### What you will do
Among the entries below, how many lines hold "Expérientiel"? Only the number is wanted.

[Stored records]
- Opening Delimiter -

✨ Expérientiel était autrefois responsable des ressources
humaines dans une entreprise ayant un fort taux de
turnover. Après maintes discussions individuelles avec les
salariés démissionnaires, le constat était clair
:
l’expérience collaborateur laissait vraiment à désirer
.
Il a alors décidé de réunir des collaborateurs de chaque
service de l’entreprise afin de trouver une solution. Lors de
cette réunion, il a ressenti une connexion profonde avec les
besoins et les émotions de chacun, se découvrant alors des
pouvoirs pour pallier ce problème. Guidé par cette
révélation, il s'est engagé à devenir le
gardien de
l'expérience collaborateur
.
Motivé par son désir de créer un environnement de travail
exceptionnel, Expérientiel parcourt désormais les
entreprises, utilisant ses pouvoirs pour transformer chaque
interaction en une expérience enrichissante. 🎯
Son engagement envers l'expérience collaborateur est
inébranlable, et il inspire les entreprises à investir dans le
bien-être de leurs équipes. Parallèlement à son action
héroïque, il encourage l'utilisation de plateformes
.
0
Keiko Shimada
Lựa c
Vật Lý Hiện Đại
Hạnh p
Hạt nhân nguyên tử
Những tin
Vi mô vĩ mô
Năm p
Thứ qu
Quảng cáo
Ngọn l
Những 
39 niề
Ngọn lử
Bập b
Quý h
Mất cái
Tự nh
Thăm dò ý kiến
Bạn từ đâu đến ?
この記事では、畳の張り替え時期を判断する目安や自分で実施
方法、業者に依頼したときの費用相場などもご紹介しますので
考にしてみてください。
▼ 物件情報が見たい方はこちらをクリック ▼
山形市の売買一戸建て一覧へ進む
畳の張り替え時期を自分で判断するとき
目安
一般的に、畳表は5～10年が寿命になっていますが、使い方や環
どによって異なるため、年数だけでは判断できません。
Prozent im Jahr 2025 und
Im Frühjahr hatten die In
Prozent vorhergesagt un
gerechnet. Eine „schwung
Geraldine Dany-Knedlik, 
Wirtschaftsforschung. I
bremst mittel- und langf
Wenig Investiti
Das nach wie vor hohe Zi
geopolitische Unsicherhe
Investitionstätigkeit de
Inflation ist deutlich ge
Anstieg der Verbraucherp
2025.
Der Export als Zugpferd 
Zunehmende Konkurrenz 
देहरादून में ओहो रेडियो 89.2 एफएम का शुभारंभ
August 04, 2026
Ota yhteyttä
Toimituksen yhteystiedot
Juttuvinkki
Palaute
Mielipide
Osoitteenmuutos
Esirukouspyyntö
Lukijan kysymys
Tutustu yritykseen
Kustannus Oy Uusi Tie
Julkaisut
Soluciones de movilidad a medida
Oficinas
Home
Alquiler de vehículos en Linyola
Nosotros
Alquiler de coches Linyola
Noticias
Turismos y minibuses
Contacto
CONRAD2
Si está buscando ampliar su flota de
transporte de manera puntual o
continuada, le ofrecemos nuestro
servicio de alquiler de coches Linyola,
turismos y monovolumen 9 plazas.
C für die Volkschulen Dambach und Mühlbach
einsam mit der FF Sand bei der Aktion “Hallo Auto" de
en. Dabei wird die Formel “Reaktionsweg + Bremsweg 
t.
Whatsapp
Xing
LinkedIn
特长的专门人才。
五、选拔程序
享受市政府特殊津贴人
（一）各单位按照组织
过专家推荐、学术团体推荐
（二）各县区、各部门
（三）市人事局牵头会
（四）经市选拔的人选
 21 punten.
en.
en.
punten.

- Closing Delimiter -

### Output of the exercise
2